Data provided ->
────────────────────
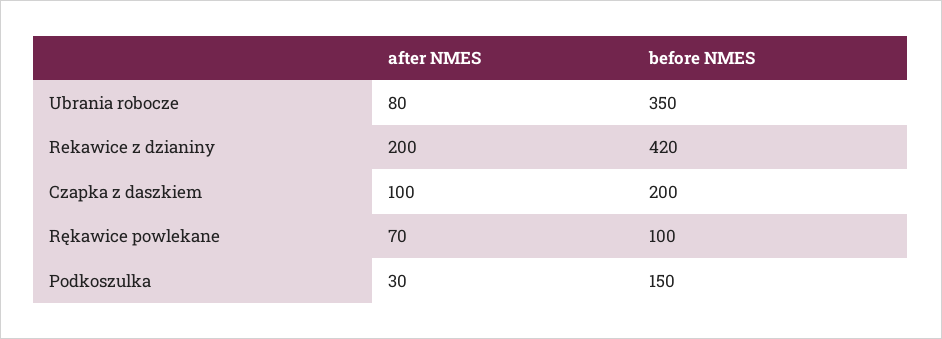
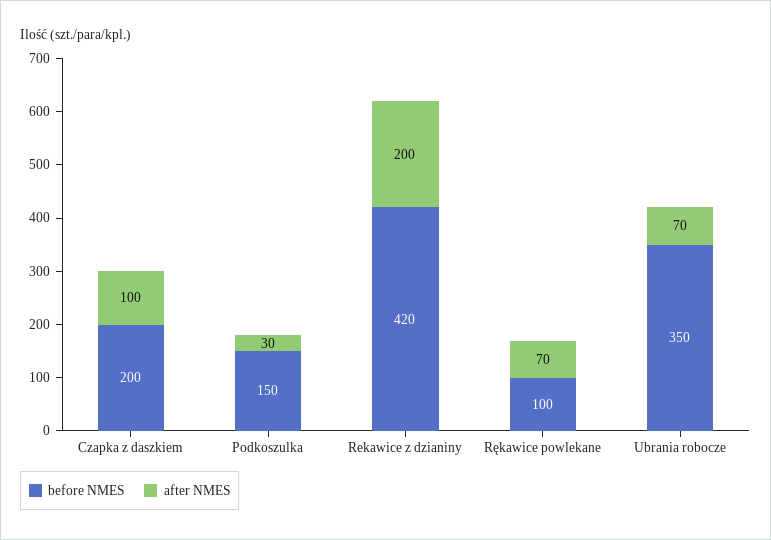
  {
    "after NMES": {
-     "Ubrania robocze": 80,
+     "Ubrania robocze": 70,
      "Rekawice z dzianiny": 200,
      "Czapka z daszkiem": 100,
      "Rękawice powlekane": 70,
      "Podkoszulka": 30
    },
    "before NMES": {
      "Ubrania robocze": 350,
      "Rekawice z dzianiny": 420,
      "Czapka z daszkiem": 200,
      "Rękawice powlekane": 100,
      "Podkoszulka": 150
    }
  }

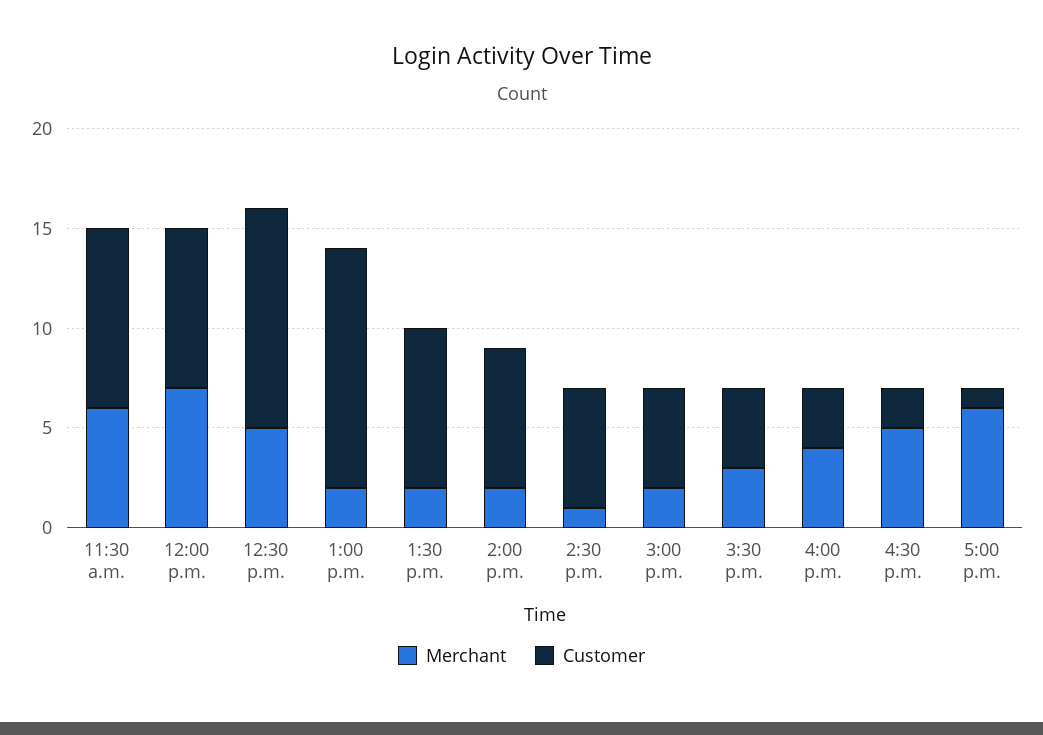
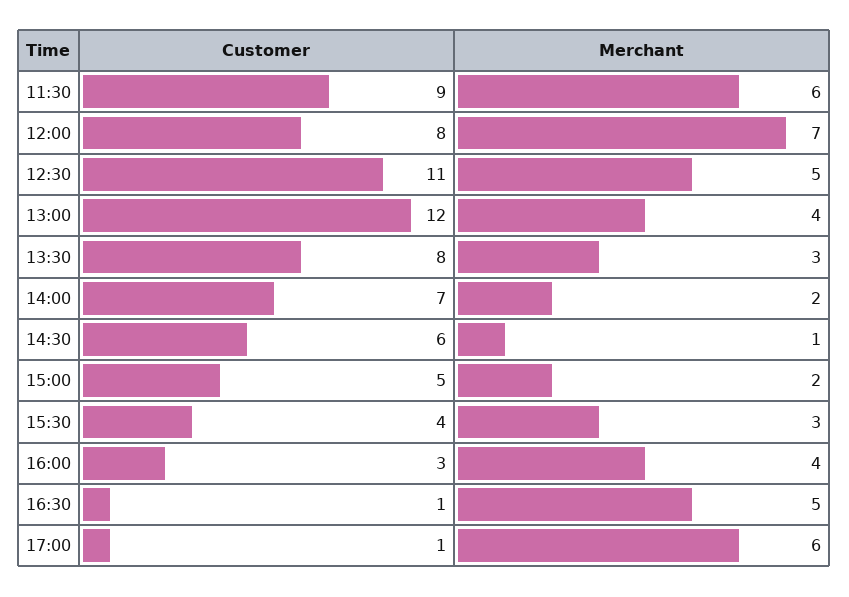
  {
    "Merchant": {
      "11:30 a.m.": 6,
      "12:00 p.m.": 7,
      "12:30 p.m.": 5,
-     "1:00 p.m.": 2,
+     "1:00 p.m.": 4,
-     "1:30 p.m.": 2,
+     "1:30 p.m.": 3,
      "2:00 p.m.": 2,
      "2:30 p.m.": 1,
      "3:00 p.m.": 2,
      "3:30 p.m.": 3,
      "4:00 p.m.": 4,
      "4:30 p.m.": 5,
      "5:00 p.m.": 6
    },
    "Customer": {
      "11:30 a.m.": 9,
      "12:00 p.m.": 8,
      "12:30 p.m.": 11,
      "1:00 p.m.": 12,
      "1:30 p.m.": 8,
      "2:00 p.m.": 7,
      "2:30 p.m.": 6,
      "3:00 p.m.": 5,
      "3:30 p.m.": 4,
      "4:00 p.m.": 3,
-     "4:30 p.m.": 2,
+     "4:30 p.m.": 1,
      "5:00 p.m.": 1
    }
  }

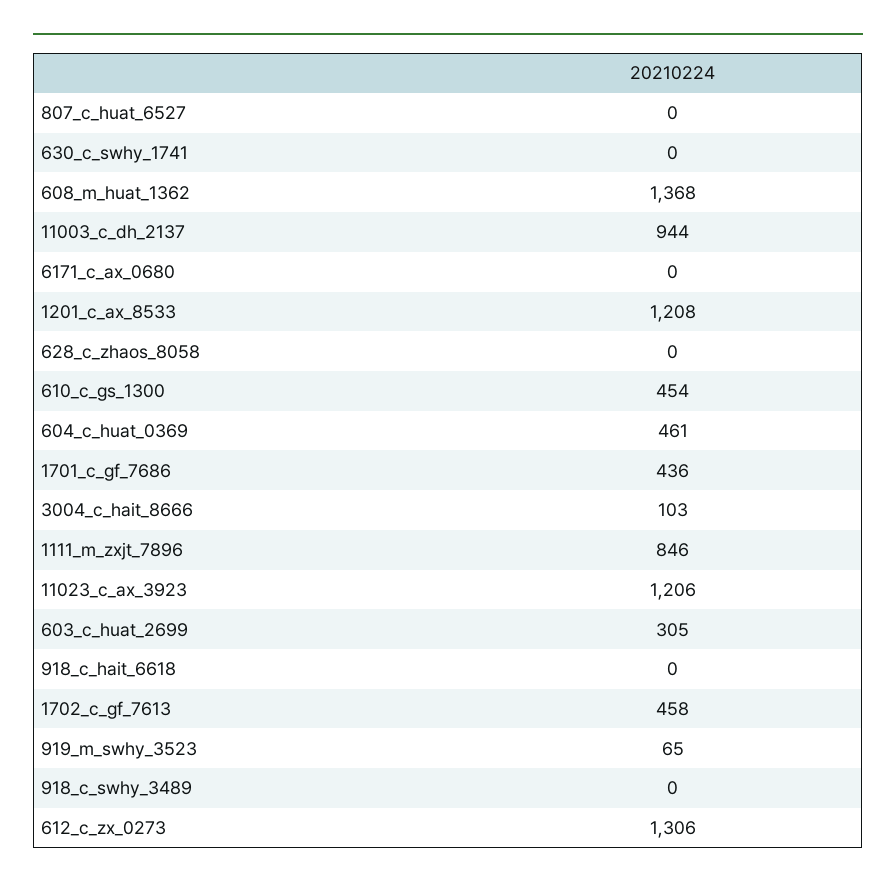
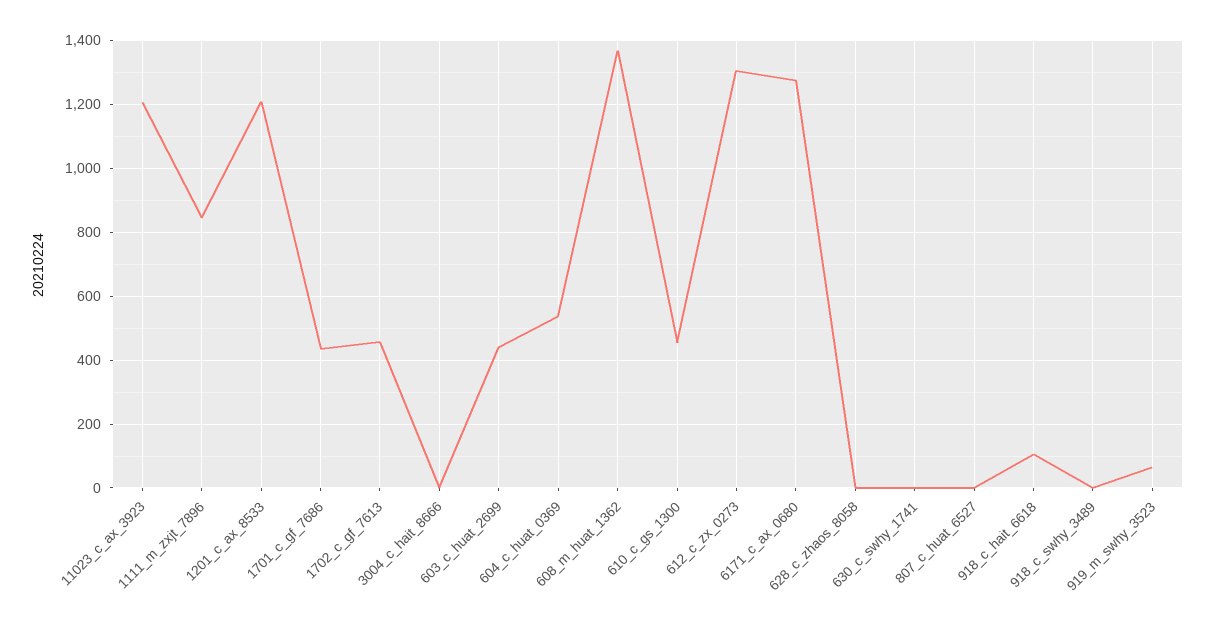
  {
    "807_c_huat_6527": 0,
    "630_c_swhy_1741": 0,
    "608_m_huat_1362": 1368,
-   "11003_c_dh_2137": 944,
-   "6171_c_ax_0680": 0,
+   "6171_c_ax_0680": 1280,
    "1201_c_ax_8533": 1208,
    "628_c_zhaos_8058": 0,
    "610_c_gs_1300": 454,
-   "604_c_huat_0369": 461,
+   "604_c_huat_0369": 540,
    "1701_c_gf_7686": 436,
-   "3004_c_hait_8666": 103,
+   "3004_c_hait_8666": 0,
    "1111_m_zxjt_7896": 846,
    "11023_c_ax_3923": 1206,
-   "603_c_huat_2699": 305,
+   "603_c_huat_2699": 440,
-   "918_c_hait_6618": 0,
+   "918_c_hait_6618": 100,
    "1702_c_gf_7613": 458,
    "919_m_swhy_3523": 65,
    "918_c_swhy_3489": 0,
    "612_c_zx_0273": 1306
  }

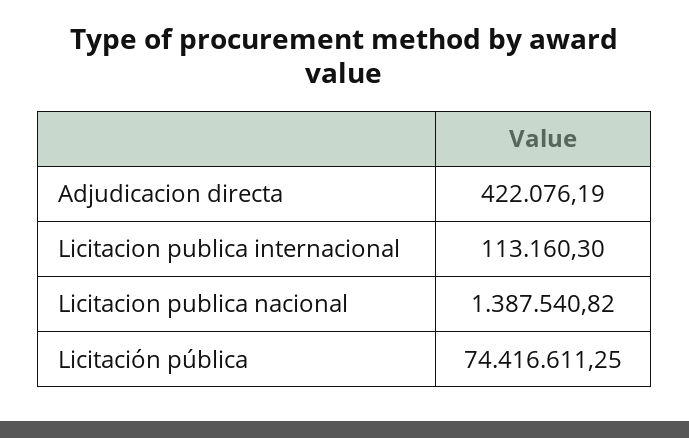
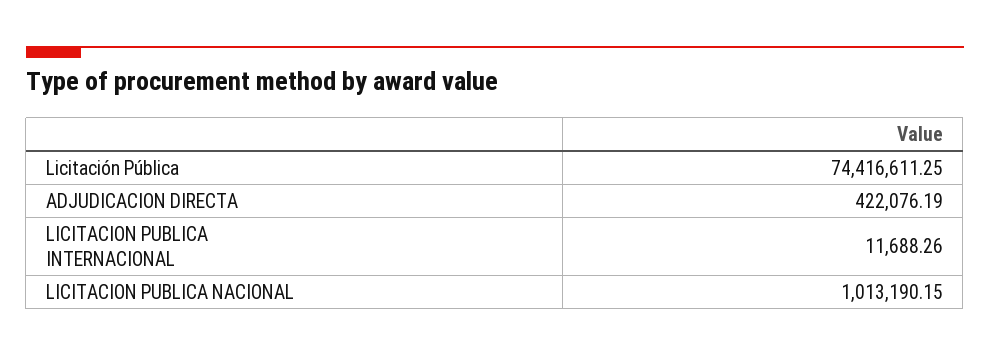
  {
    "Adjudicacion directa": 422076.19,
-   "Licitacion publica internacional": 113160.3,
+   "Licitacion publica internacional": 11688.26,
-   "Licitacion publica nacional": 1387540.82,
+   "Licitacion publica nacional": 1013190.15,
    "Licitación pública": 74416611.25
  }

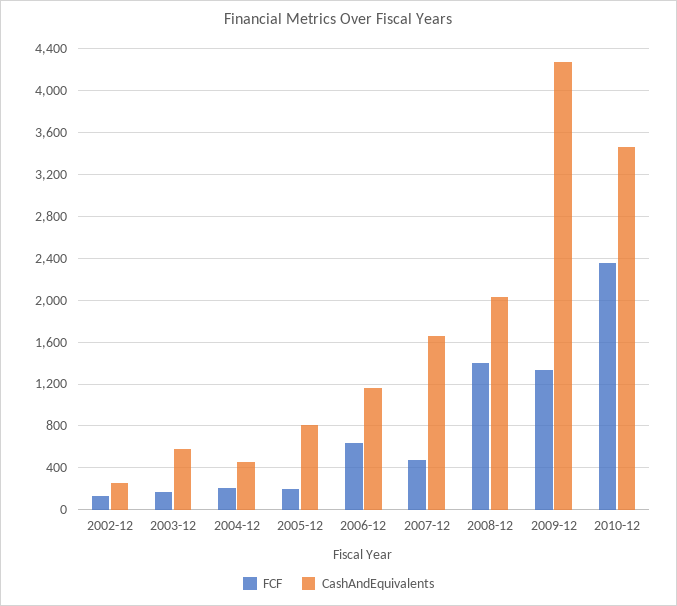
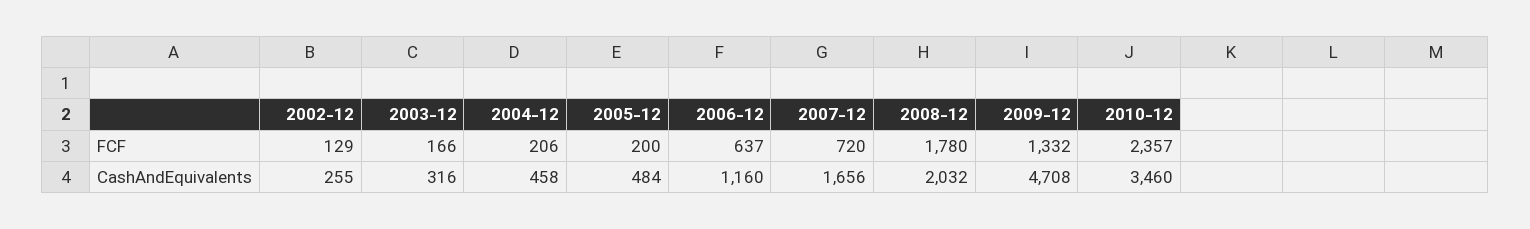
  {
    "FCF": {
      "2002-12": 129,
      "2003-12": 166,
      "2004-12": 206,
      "2005-12": 200,
      "2006-12": 637,
-     "2007-12": 500,
+     "2007-12": 720,
-     "2008-12": 1400,
+     "2008-12": 1780,
      "2009-12": 1332,
      "2010-12": 2357
    },
    "CashAndEquivalents": {
      "2002-12": 255,
-     "2003-12": 600,
+     "2003-12": 316,
      "2004-12": 458,
-     "2005-12": 800,
+     "2005-12": 484,
      "2006-12": 1160,
      "2007-12": 1656,
      "2008-12": 2032,
-     "2009-12": 4300,
+     "2009-12": 4708,
      "2010-12": 3460
    }
  }

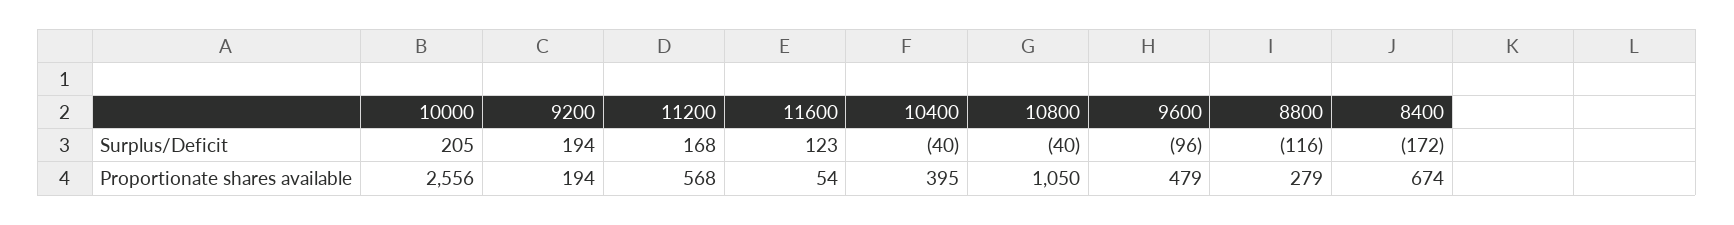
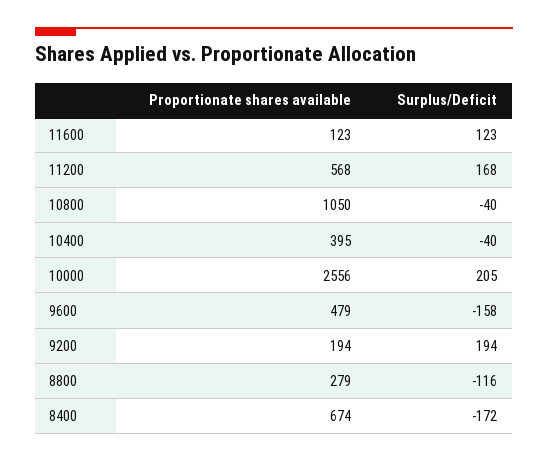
  {
    "10000": {
      "Surplus/Deficit": 205,
      "Proportionate shares available": 2556
    },
    "9200": {
      "Surplus/Deficit": 194,
      "Proportionate shares available": 194
    },
    "11200": {
      "Surplus/Deficit": 168,
      "Proportionate shares available": 568
    },
    "11600": {
      "Surplus/Deficit": 123,
-     "Proportionate shares available": 54
+     "Proportionate shares available": 123
    },
    "10400": {
      "Surplus/Deficit": -40,
      "Proportionate shares available": 395
    },
    "10800": {
      "Surplus/Deficit": -40,
      "Proportionate shares available": 1050
    },
    "9600": {
-     "Surplus/Deficit": -96,
+     "Surplus/Deficit": -158,
      "Proportionate shares available": 479
    },
    "8800": {
      "Surplus/Deficit": -116,
      "Proportionate shares available": 279
    },
    "8400": {
      "Surplus/Deficit": -172,
      "Proportionate shares available": 674
    }
  }

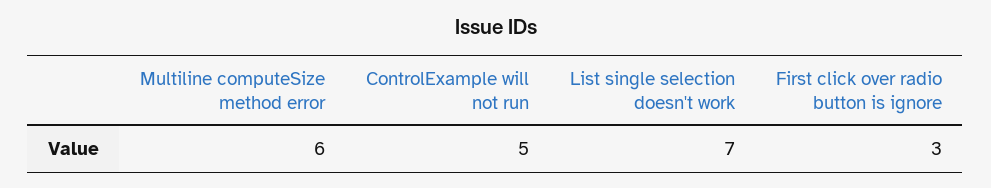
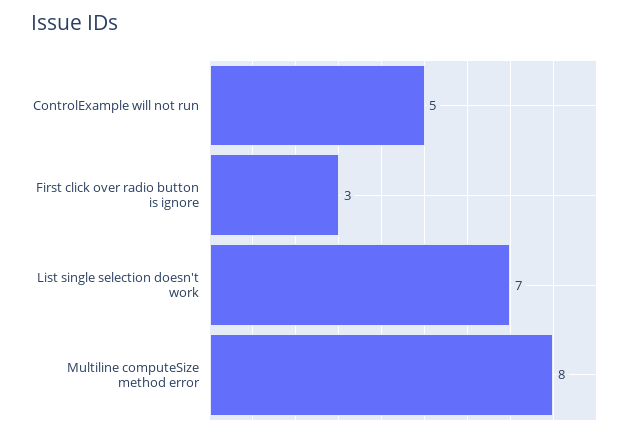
  {
-   "Multiline computeSize method error": 6,
+   "Multiline computeSize method error": 8,
    "ControlExample will not run": 5,
    "List single selection doesn't work": 7,
    "First click over radio button is ignore": 3
  }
────────────────────
Work task ->
The expected result is the data above in exact form, free of pictures.

Response to this exercise ->
  {
    "after NMES": {
-     "Ubrania robocze": 80,
+     "Ubrania robocze": 70,
      "Rekawice z dzianiny": 200,
      "Czapka z daszkiem": 100,
      "Rękawice powlekane": 70,
      "Podkoszulka": 30
    },
    "before NMES": {
      "Ubrania robocze": 350,
      "Rekawice z dzianiny": 420,
      "Czapka z daszkiem": 200,
      "Rękawice powlekane": 100,
      "Podkoszulka": 150
    }
  }

  {
    "Merchant": {
      "11:30 a.m.": 6,
      "12:00 p.m.": 7,
      "12:30 p.m.": 5,
-     "1:00 p.m.": 2,
+     "1:00 p.m.": 4,
-     "1:30 p.m.": 2,
+     "1:30 p.m.": 3,
      "2:00 p.m.": 2,
      "2:30 p.m.": 1,
      "3:00 p.m.": 2,
      "3:30 p.m.": 3,
      "4:00 p.m.": 4,
      "4:30 p.m.": 5,
      "5:00 p.m.": 6
    },
    "Customer": {
      "11:30 a.m.": 9,
      "12:00 p.m.": 8,
      "12:30 p.m.": 11,
      "1:00 p.m.": 12,
      "1:30 p.m.": 8,
      "2:00 p.m.": 7,
      "2:30 p.m.": 6,
      "3:00 p.m.": 5,
      "3:30 p.m.": 4,
      "4:00 p.m.": 3,
-     "4:30 p.m.": 2,
+     "4:30 p.m.": 1,
      "5:00 p.m.": 1
    }
  }

  {
    "807_c_huat_6527": 0,
    "630_c_swhy_1741": 0,
    "608_m_huat_1362": 1368,
-   "11003_c_dh_2137": 944,
-   "6171_c_ax_0680": 0,
+   "6171_c_ax_0680": 1280,
    "1201_c_ax_8533": 1208,
    "628_c_zhaos_8058": 0,
    "610_c_gs_1300": 454,
-   "604_c_huat_0369": 461,
+   "604_c_huat_0369": 540,
    "1701_c_gf_7686": 436,
-   "3004_c_hait_8666": 103,
+   "3004_c_hait_8666": 0,
    "1111_m_zxjt_7896": 846,
    "11023_c_ax_3923": 1206,
-   "603_c_huat_2699": 305,
+   "603_c_huat_2699": 440,
-   "918_c_hait_6618": 0,
+   "918_c_hait_6618": 100,
    "1702_c_gf_7613": 458,
    "919_m_swhy_3523": 65,
    "918_c_swhy_3489": 0,
    "612_c_zx_0273": 1306
  }

  {
    "Adjudicacion directa": 422076.19,
-   "Licitacion publica internacional": 113160.3,
+   "Licitacion publica internacional": 11688.26,
-   "Licitacion publica nacional": 1387540.82,
+   "Licitacion publica nacional": 1013190.15,
    "Licitación pública": 74416611.25
  }

  {
    "FCF": {
      "2002-12": 129,
      "2003-12": 166,
      "2004-12": 206,
      "2005-12": 200,
      "2006-12": 637,
-     "2007-12": 500,
+     "2007-12": 720,
-     "2008-12": 1400,
+     "2008-12": 1780,
      "2009-12": 1332,
      "2010-12": 2357
    },
    "CashAndEquivalents": {
      "2002-12": 255,
-     "2003-12": 600,
+     "2003-12": 316,
      "2004-12": 458,
-     "2005-12": 800,
+     "2005-12": 484,
      "2006-12": 1160,
      "2007-12": 1656,
      "2008-12": 2032,
-     "2009-12": 4300,
+     "2009-12": 4708,
      "2010-12": 3460
    }
  }

  {
    "10000": {
      "Surplus/Deficit": 205,
      "Proportionate shares available": 2556
    },
    "9200": {
      "Surplus/Deficit": 194,
      "Proportionate shares available": 194
    },
    "11200": {
      "Surplus/Deficit": 168,
      "Proportionate shares available": 568
    },
    "11600": {
      "Surplus/Deficit": 123,
-     "Proportionate shares available": 54
+     "Proportionate shares available": 123
    },
    "10400": {
      "Surplus/Deficit": -40,
      "Proportionate shares available": 395
    },
    "10800": {
      "Surplus/Deficit": -40,
      "Proportionate shares available": 1050
    },
    "9600": {
-     "Surplus/Deficit": -96,
+     "Surplus/Deficit": -158,
      "Proportionate shares available": 479
    },
    "8800": {
      "Surplus/Deficit": -116,
      "Proportionate shares available": 279
    },
    "8400": {
      "Surplus/Deficit": -172,
      "Proportionate shares available": 674
    }
  }

  {
-   "Multiline computeSize method error": 6,
+   "Multiline computeSize method error": 8,
    "ControlExample will not run": 5,
    "List single selection doesn't work": 7,
    "First click over radio button is ignore": 3
  }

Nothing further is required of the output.